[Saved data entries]

BEGIN

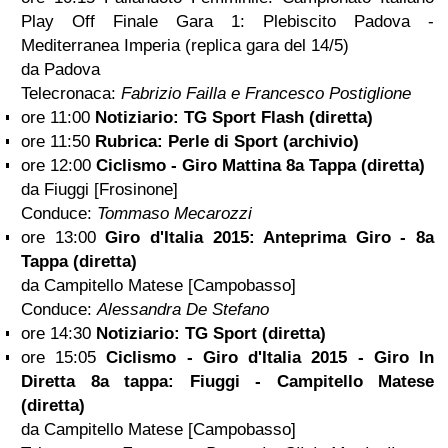
Play Off Finale Gara 1: Plebiscito Padova -
Mediterranea Imperia (replica gara del 14/5)
da Padova
Telecronaca:
Fabrizio Failla e Francesco Postiglione
ore 11:00
Notiziario: TG Sport Flash (diretta)
ore 11:50
Rubrica: Perle di Sport (archivio)
ore 12:00
Ciclismo - Giro Mattina 8a Tappa (diretta)
da Fiuggi [Frosinone]
Conduce:
Tommaso Mecarozzi
ore 13:00
Giro d'Italia 2015: Anteprima Giro - 8a
Tappa (diretta)
da Campitello Matese [Campobasso]
Conduce:
Alessandra De Stefano
ore 14:30
Notiziario: TG Sport (diretta)
ore 15:05
Ciclismo - Giro d'Italia 2015 - Giro In
Diretta 8a tappa: Fiuggi - Campitello Matese
(diretta)
da Campitello Matese [Campobasso]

END

_Work request:_ Identify every line above that includes the word "Ciclismo", and show those lines.

_Result for this exercise:_
Ciclismo - Giro Mattina 8a Tappa (diretta)
Ciclismo - Giro d'Italia 2015 - Giro In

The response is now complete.